Originally intended as an Home Box Office made-for-TV project, (HBO) invested more into the production, a reputed $8.5 million (the largest investment in a telefilm project to date) striving for historical accuracy. Although most of the lead characters were fictitious composites of real pilots, the inclusion of Eleanor Roosevelt and General Benjamin "B.O." Davis was based on actual events. When First Lady Eleanor Roosevelt visited Tuskegee Army Air Field in 1941, she insisted on flying with Charles Alfred Anderson, the first African American to earn his pilot's license and the first flight instructor of the Civilian Pilot Training Program (CPTP) organized at the Tuskegee Institute. She had the photograph of her in a training aircraft with a black pilot at the controls widely circulated. Additionally, Andre Braugher's portrayal of "B.O." Davis and his role as the commanding officer pointedly was an accurate depiction of the unit's first commander.
Location shooting took place at Fort Chaffee, right outside of Fort Smith, Arkansas. The barracks had been used in the filming of Biloxi Blues (1988), another wartime story. The principal photography also utilized locations at Juliette, Georgia, Muskogee, Oklahoma as well as studio work in Los Angeles, California. A collection of period aircraft including T-6 Texans and P-51 Mustangs were representative of the many types flown by the Tuskegee Airmen. A small number of authentic P-51 fighter aircraft in appropriate "red tail" colors was employed in the aerial sequences. A limited number of period gun-ciné films were also used.
Although shortcomings were noted by critics generally focusing on clichéd dialogue and slow, stagey scenes, however, the overall impression by the public was nearly universally favorable. An excellent ensemble cast that was balanced by the use of realistic aerial footage were often cited as significant. The main theme of racial discrimination was also an emotional touchstone for many audience members. The Tuskegee Airmen rather than being "preachy" depicted the real-life struggles of the black airmen and is considered a resource in many educational programs based on the Black American experience.

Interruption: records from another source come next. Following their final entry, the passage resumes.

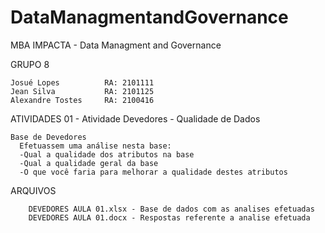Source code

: # DataManagmentandGovernance
MBA IMPACTA - Data Managment and Governance

GRUPO 8
    
    Josué Lopes          RA: 2101111
    Jean Silva           RA: 2101125
    Alexandre Tostes     RA: 2100416


ATIVIDADES
  01 - Atividade Devedores - Qualidade de Dados

    Base de Devedores
      Efetuassem uma análise nesta base:
      -Qual a qualidade dos atributos na base
      -Qual a qualidade geral da base 
      -O que você faria para melhorar a qualidade destes atributos
  
 ARQUIVOS
        
        DEVEDORES AULA 01.xlsx - Base de dados com as analises efetuadas
        DEVEDORES AULA 01.docx - Respostas referente a analise efetuada
        


  
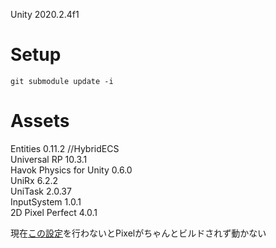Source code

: Unity 2020.2.4f1

# Setup
`git submodule update -i`

# Assets
Entities 0.11.2 //HybridECS  
Universal RP 10.3.1  
Havok Physics for Unity 0.6.0  
UniRx 6.2.2  
UniTask 2.0.37  
InputSystem 1.0.1  
2D Pixel Perfect 4.0.1  

現在[この設定](https://github.com/8picomu/Matomaru/issues/3)を行わないとPixelがちゃんとビルドされず動かない
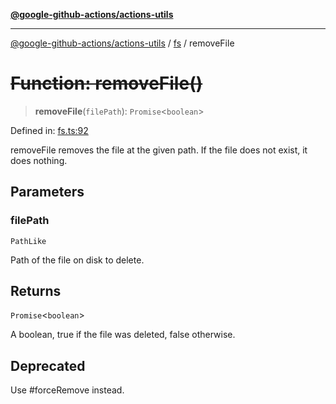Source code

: [**@google-github-actions/actions-utils**](../../README.md)

***

[@google-github-actions/actions-utils](../../modules.md) / [fs](../README.md) / removeFile

# ~~Function: removeFile()~~

> **removeFile**(`filePath`): `Promise`\<`boolean`\>

Defined in: [fs.ts:92](https://github.com/google-github-actions/actions-utils/blob/main/src/fs.ts#L92)

removeFile removes the file at the given path. If the file does not exist, it
does nothing.

## Parameters

### filePath

`PathLike`

Path of the file on disk to delete.

## Returns

`Promise`\<`boolean`\>

A boolean, true if the file was deleted, false otherwise.

## Deprecated

Use #forceRemove instead.
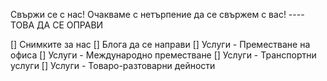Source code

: Свържи се с нас!
Очакваме с нетърпение да се свържем с вас! ---- ТОВА ДА СЕ ОПРАВИ

[] Снимките за нас
[] Блога да се направи
[] Услуги - Преместване на офиса
[] Услуги - Международно преместване
[] Услуги - Транспортни услуги
[] Услуги - Товаро-разтоварни дейности
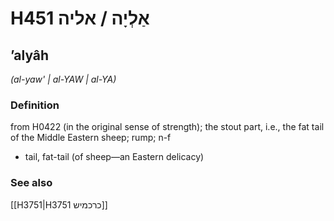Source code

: # H451 אַלְיָה / אליה

## ʼalyâh

_(al-yaw' | al-YAW | al-YA)_

### Definition

from H0422 (in the original sense of strength); the stout part, i.e., the fat tail of the Middle Eastern sheep; rump; n-f

- tail, fat-tail (of sheep—an Eastern delicacy)

### See also

[[H3751|H3751 כרכמיש]]
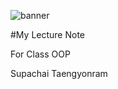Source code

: ![banner]([https://res.klook.com/image/upload/q_85/c_fill,w_650,h_345/v1676628452/blog/otddawrc8xqgih9uw7n0.jpg](https://pin.it/5aswYVuO8))

#My Lecture Note

For Class OOP

Supachai Taengyonram
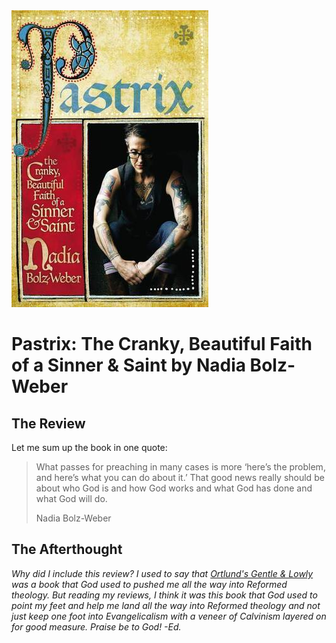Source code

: <img class="intro-right" src="../images/book-patrix-bolz-weber.jpg">

# Pastrix: The Cranky, Beautiful Faith of a Sinner & Saint by Nadia Bolz-Weber

## The Review

Let me sum up the book in one quote:

>What passes for preaching in many cases is more ‘here’s the problem, and here’s what you can do about it.’ That good news really should be about who God is and how God works and what God has done and what God will do.
>
>Nadia Bolz-Weber

## The Afterthought

*Why did I include this review? I used to say that [Ortlund's Gentle & Lowly](https://www.goodreads.com/book/show/52891090-gentle-and-lowly) was a book that God used to pushed me all the way into Reformed theology. But reading my reviews, I think it was this book that God used to point my feet and help me land all the way into Reformed theology and not just keep one foot into Evangelicalism with a veneer of Calvinism layered on for good measure. Praise be to God! -Ed.*
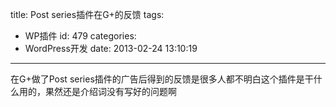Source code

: title: Post series插件在G+的反馈
tags:
  - WP插件
id: 479
categories:
  - WordPress开发
date: 2013-02-24 13:10:19
---

在G+做了Post series插件的广告后得到的反馈是很多人都不明白这个插件是干什么用的，果然还是介绍词没有写好的问题啊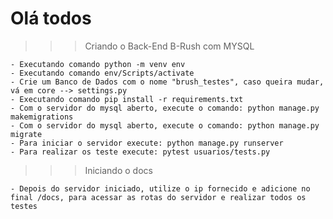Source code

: # Olá todos

>>> Criando o Back-End B-Rush com MYSQL

    - Executando comando python -m venv env
    - Executando comando env/Scripts/activate
    - Crie um Banco de Dados com o nome "brush_testes", caso queira mudar, vá em core --> settings.py
    - Executando comando pip install -r requirements.txt
    - Com o servidor do mysql aberto, execute o comando: python manage.py makemigrations
    - Com o servidor do mysql aberto, execute o comando: python manage.py migrate
    - Para iniciar o servidor execute: python manage.py runserver
    - Para realizar os teste execute: pytest usuarios/tests.py


>>> Iniciando o docs
    
    - Depois do servidor iniciado, utilize o ip fornecido e adicione no final /docs, para acessar as rotas do servidor e realizar todos os testes
    
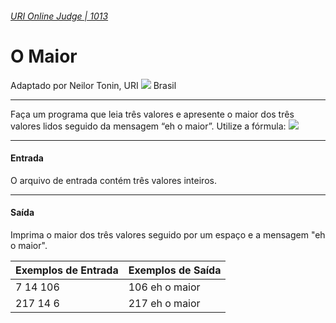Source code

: ###### [URI Online Judge | 1013][1]
# O Maior
Adaptado por Neilor Tonin, URI ![][2] Brasil
***
Faça um programa que leia três valores e apresente o maior dos três valores lidos seguido da mensagem “eh o maior”. Utilize a fórmula:
![][3]
***
#### Entrada
O arquivo de entrada contém três valores inteiros.
***
#### Saída
Imprima o maior dos três valores seguido por um espaço e a mensagem "eh o maior".

| Exemplos de Entrada                     | Exemplos de Saída   |  
| :-                                      | :-                  |  
| 7 14 106                                | 106 eh o maior      | 
| 217 14 6                                | 217 eh o maior      | 


[1]: https://www.urionlinejudge.com.br/judge/pt/problems/view/1013
[2]: https://urionlinejudge.r.worldssl.net/gallery/images/flags/br.gif
[3]: https://urionlinejudge.r.worldssl.net/gallery/images/problems/UOJ_1013.png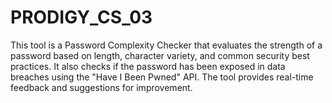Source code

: # PRODIGY_CS_03
This tool is a Password Complexity Checker that evaluates the strength of a password based on length, character variety, and common security best practices. It also checks if the password has been exposed in data breaches using the "Have I Been Pwned" API. The tool provides real-time feedback and suggestions for improvement.
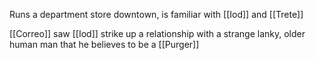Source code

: Runs a department store downtown, is familiar with [[Iod]] and [[Trete]]

[[Correo]] saw [[Iod]] strike up a relationship with a strange lanky, older human man that he believes to be a [[Purger]]
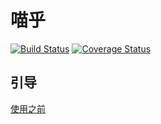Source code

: # 喵乎
[![Build Status](https://www.travis-ci.org/Nbsaw/miaohu.svg?branch=master)](https://www.travis-ci.org/Nbsaw/miaohu)
[![Coverage Status](https://coveralls.io/repos/github/Nbsaw/miaohu/badge.svg?branch=master)](https://coveralls.io/github/Nbsaw/miaohu?branch=master)
## 引导
[使用之前](/guide/init-project.md)
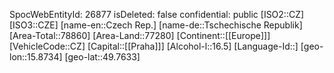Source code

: ﻿---
location: [49.7633,15.8734]
type: Country
tags:
- geo/Country
---
SpocWebEntityId: 26877
isDeleted: false
confidential: public
[ISO2::CZ]
[ISO3::CZE]
[name-en::Czech Rep.]
[name-de::Tschechische Republik]
[Area-Total::78860]
[Area-Land::77280]
[Continent::[[Europe]]]
[VehicleCode::CZ]
[Capital::[[Praha]]]
[Alcohol-l::16.5]
[Language-Id::]
[geo-lon::15.8734]
[geo-lat::49.7633]

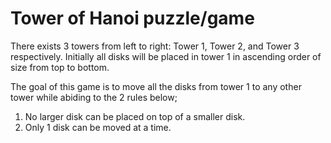 # Tower of Hanoi puzzle/game

There exists 3 towers from left to right: Tower 1, Tower 2, and Tower 3 respectively.
Initially all disks will be placed in tower 1 in ascending order of size from top to bottom.

The goal of this game is to move all the disks from tower 1 to any other tower while abiding to the 2 rules below;

1) No larger disk can be placed on top of a smaller disk.
2) Only 1 disk can be moved at a time.
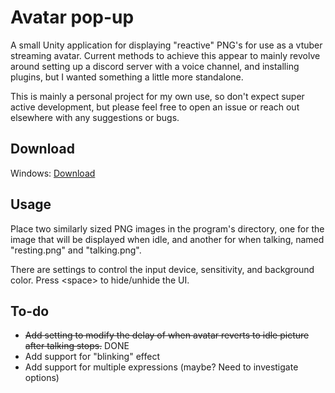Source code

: # Avatar pop-up
 
A small Unity application for displaying "reactive" PNG's for use as a vtuber streaming avatar.  Current methods to achieve this appear to mainly revolve around setting up a discord server with a voice channel, and installing plugins, but I wanted something a little more standalone.

This is mainly a personal project for my own use, so don't expect super active development, but please feel free to open an issue or reach out elsewhere with any suggestions or bugs.
## Download

Windows: [Download](https://github.com/dlance2005/Avatar-pop-up/raw/main/finalBuild/build_win.zip)  


  
## Usage

Place two similarly sized PNG images in the program's directory, one for the image that will be displayed when idle, and another for when talking, named "resting.png" and "talking.png".

There are settings to control the input device, sensitivity, and background color.  Press \<space\> to hide/unhide the UI.
## To-do

- ~~Add setting to modify the delay of when avatar reverts to idle picture after talking stops.~~ DONE
- Add support for "blinking" effect
- Add support for multiple expressions (maybe?  Need to investigate options)

  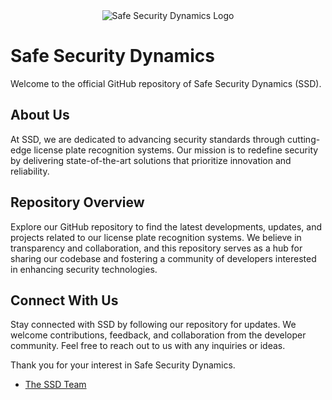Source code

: <div align="center">
  <img src="https://github.com/Safe-Security-Dynamics/.github/assets/101701760/97017b89-620d-46a3-b270-5c01c9687c2b" alt="Safe Security Dynamics Logo">
</div>

# Safe Security Dynamics

Welcome to the official GitHub repository of Safe Security Dynamics (SSD).

## About Us

At SSD, we are dedicated to advancing security standards through cutting-edge license plate recognition systems. Our mission is to redefine security by delivering state-of-the-art solutions that prioritize innovation and reliability.

## Repository Overview

Explore our GitHub repository to find the latest developments, updates, and projects related to our license plate recognition systems. We believe in transparency and collaboration, and this repository serves as a hub for sharing our codebase and fostering a community of developers interested in enhancing security technologies.

## Connect With Us

Stay connected with SSD by following our repository for updates. We welcome contributions, feedback, and collaboration from the developer community. Feel free to reach out to us with any inquiries or ideas.

Thank you for your interest in Safe Security Dynamics.

- [The SSD Team](mailto:contact@safesecuritydynamics.com)
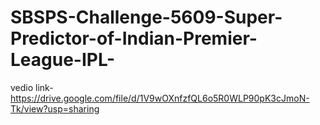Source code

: # SBSPS-Challenge-5609-Super-Predictor-of-Indian-Premier-League-IPL-
vedio link-https://drive.google.com/file/d/1V9wOXnfzfQL6o5R0WLP90pK3cJmoN-Tk/view?usp=sharing
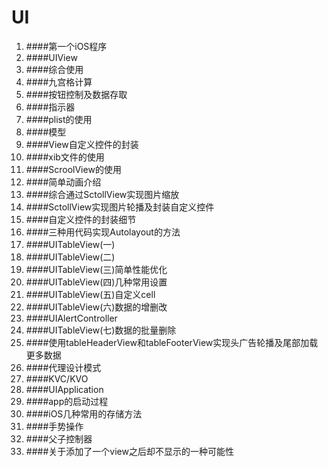  
### 

# UI

1. ####第一个iOS程序
2. ####UIView
3. ####综合使用
4. ####九宫格计算
5. ####按钮控制及数据存取
6. ####指示器
7. ####plist的使用
8. ####模型
9. ####View自定义控件的封装
10. ####xib文件的使用
11. ####ScroolView的使用
12. ####简单动画介绍
13. ####综合通过SctollView实现图片缩放
14. ####SctollView实现图片轮播及封装自定义控件
15. ####自定义控件的封装细节
16. ####三种用代码实现Autolayout的方法
17. ####UITableView(一)
18. ####UITableView(二)
19. ####UITableView(三)简单性能优化
20. ####UITableView(四)几种常用设置
21. ####UITableView(五)自定义cell
22. ####UITableView(六)数据的增删改
23. ####UIAlertController
24. ####UITableView(七)数据的批量删除
25. ####使用tableHeaderView和tableFooterView实现头广告轮播及尾部加载更多数据
26. ####代理设计模式
27. ####KVC/KVO
28. ####UIApplication
29. ####app的启动过程
30. ####iOS几种常用的存储方法
31. ####手势操作
32. ####父子控制器
33. ####关于添加了一个view之后却不显示的一种可能性
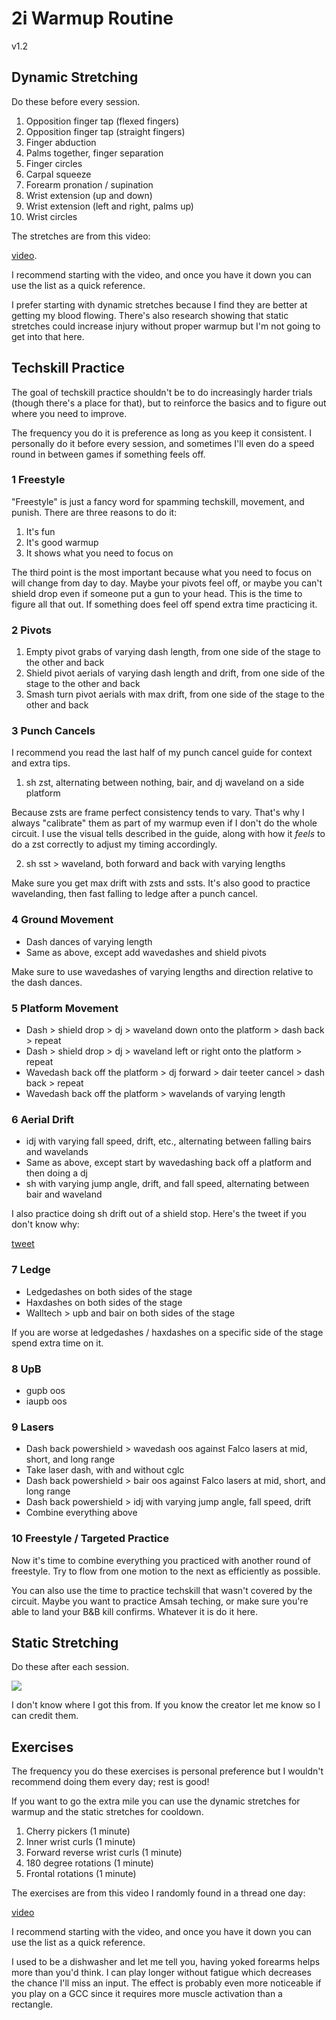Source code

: # 2i Warmup Routine

v1.2

## Dynamic Stretching

Do these before every session. 

1. Opposition finger tap (flexed fingers)
2. Opposition finger tap (straight fingers) 
3. Finger abduction 
4. Palms together, finger separation
5. Finger circles 
6. Carpal squeeze 
7. Forearm pronation / supination 
8. Wrist extension (up and down)
9. Wrist extension (left and right, palms up)
10. Wrist circles

The stretches are from this video:

[video](https://www.youtube.com/watch?v=degYaAE0Ehs).  

I recommend starting with the video, and once you have it down you can use the list as a quick reference. 

I prefer starting with dynamic stretches because I find they are better at getting my blood flowing. There's also research showing that static stretches could increase injury without proper warmup  but I'm not going to get into that here. 

## Techskill Practice

The goal of techskill practice shouldn't be to do increasingly harder trials (though there's a place for that), but to reinforce the basics and to figure out where you need to improve. 

The frequency you do it is preference as long as you keep it consistent. I personally do it before every session, and sometimes I'll even do a speed round in between games if something feels off. 
 
### 1 Freestyle

"Freestyle" is just a fancy word for spamming techskill, movement, and punish. There are three reasons to do it: 

1. It's fun
2. It's good warmup
3. It shows what you need to focus on

The third point is the most important because what you need to focus on will change from day to day. Maybe your pivots feel off, or maybe you can't shield drop even if someone put a gun to your head. This is the time to figure all that out. If something does feel off spend extra time practicing it.  

### 2 Pivots

1. Empty pivot grabs of varying dash length, from one side of the stage to the other and back 
2. Shield pivot aerials of varying dash length and drift, from one side of the stage to the other and back 
3. Smash turn pivot aerials with max drift, from one side of the stage to the other and back 

### 3 Punch Cancels

I recommend you read the last half of my punch cancel guide for context and extra tips. 

1. sh zst, alternating between nothing, bair, and dj waveland on a side platform

Because zsts are frame perfect consistency tends to vary. That's why I always "calibrate" them as part of my warmup even if I don't do the whole circuit. I use the visual tells described in the guide, along with how it *feels* to do a zst correctly to adjust my timing accordingly. 

2. sh sst > waveland, both forward and back with varying lengths 

Make sure you get max drift with zsts and ssts. It's also good to practice wavelanding, then fast falling to ledge after a punch cancel. 

### 4 Ground Movement

- Dash dances of varying length 
- Same as above, except add wavedashes and shield pivots 

Make sure to use wavedashes of varying lengths and direction relative to the dash dances. 

### 5 Platform Movement

-  Dash > shield drop > dj > waveland down onto the platform > dash back > repeat
- Dash > shield drop > dj > waveland left or right onto the platform > repeat
- Wavedash back off the platform > dj forward > dair teeter cancel > dash back > repeat
- Wavedash back off the platform > wavelands of varying length

### 6 Aerial Drift

- idj with varying fall speed, drift, etc., alternating between falling bairs and wavelands
- Same as above, except start by wavedashing back off a platform and then doing a dj
- sh with varying jump angle, drift, and fall speed, alternating between bair and waveland

I also practice doing sh drift out of a shield stop. Here's the tweet if you don't know why:

[tweet](https://twitter.com/zstbair/status/1604210699240366080)

### 7 Ledge

- Ledgedashes on both sides of the stage
- Haxdashes on both sides of the stage
- Walltech > upb and bair on both sides of the stage

If you are worse at ledgedashes / haxdashes on a specific side of the stage spend extra time on it. 

### 8 UpB

- gupb oos
- iaupb oos

### 9 Lasers

- Dash back powershield > wavedash oos against Falco lasers at mid, short, and long range
- Take laser dash, with and without cglc
- Dash back powershield > bair oos against Falco lasers at mid, short, and long range
- Dash back powershield > idj with varying jump angle, fall speed, drift
- Combine everything above

### 10 Freestyle / Targeted Practice

Now it's time to combine everything you practiced with another round of freestyle. Try to flow from one motion to the next as efficiently as possible. 

You can also use the time to practice techskill that wasn't covered by the circuit. Maybe you want to practice Amsah teching, or make sure you're able to land your B&B kill confirms. Whatever it is do it here. 

## Static Stretching 

Do these after each session. 

![](https://i.imgur.com/61Pn6t3.jpeg)

I don't know where I got this from. If you know the creator let me know so I can credit them. 

## Exercises 

The frequency you do these exercises is personal preference but I wouldn't recommend doing them every day; rest is good!

If you want to go the extra mile you can use the dynamic stretches for warmup and the static stretches for cooldown. 

1. Cherry pickers (1 minute)
2. Inner wrist curls (1 minute)
3. Forward reverse wrist curls (1 minute)
4. 180 degree rotations (1 minute)
5. Frontal rotations (1 minute)

The exercises are from this video I randomly found in a thread one day:

[video](https://www.youtube.com/watch?v=P5SKBRXAR1Q)

I recommend starting with the video, and once you have it down you can use the list as a quick reference.

I used to be a dishwasher and let me tell you, having yoked forearms helps more than you'd think. I can play longer without fatigue which decreases the chance I'll miss an input. The effect is probably even more noticeable if you play on a GCC since it requires more muscle activation than a rectangle. 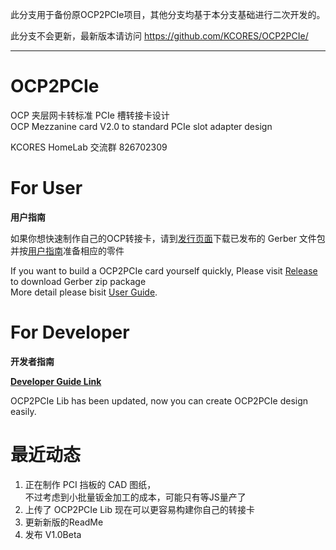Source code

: 
此分支用于备份原OCP2PCIe项目，其他分支均基于本分支基础进行二次开发的。

此分支不会更新，最新版本请访问 https://github.com/KCORES/OCP2PCIe/ 

---

# OCP2PCIe
 OCP 夹层网卡转标准 PCIe 槽转接卡设计  
 OCP Mezzanine card V2.0 to standard PCIe slot adapter design

 KCORES HomeLab 交流群 826702309

# For User
**用户指南**  

如果你想快速制作自己的OCP转接卡，请到[发行页面](https://github.com/KCORES/OCP2PCIe/releases)下载已发布的 Gerber 文件包  
并按[用户指南](doc/UserGuide_zh.md)准备相应的零件

If you want to build a OCP2PCIe card yourself quickly, Please visit [Release](https://github.com/KCORES/OCP2PCIe/releases) to download Gerber zip package  
More detail please bisit [User Guide](doc/UserGuide_zh.md).

# For Developer
**开发者指南**

**[Developer Guide Link](doc/DevGuide_zh.md)**

OCP2PCIe Lib has been updated, now you can create OCP2PCIe design easily.

# 最近动态

1. 正在制作 PCI 挡板的 CAD 图纸，  
不过考虑到小批量钣金加工的成本，可能只有等JS量产了
1. 上传了 OCP2PCIe Lib 现在可以更容易构建你自己的转接卡
1. 更新新版的ReadMe
2. 发布 V1.0Beta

At the 1996 Image Awards, The Tuskegee Airmen won as Outstanding Television Movie or Mini-Series while Fishburne won as Outstanding Actor in a Television Movie, Mini-Series. Cuba Gooding Jr. along with Braugher were further nominated as supporting actors.
Fishburne was also nominated for the 1996 Golden Globe in the Best Television Actor - Miniseries or Movie category.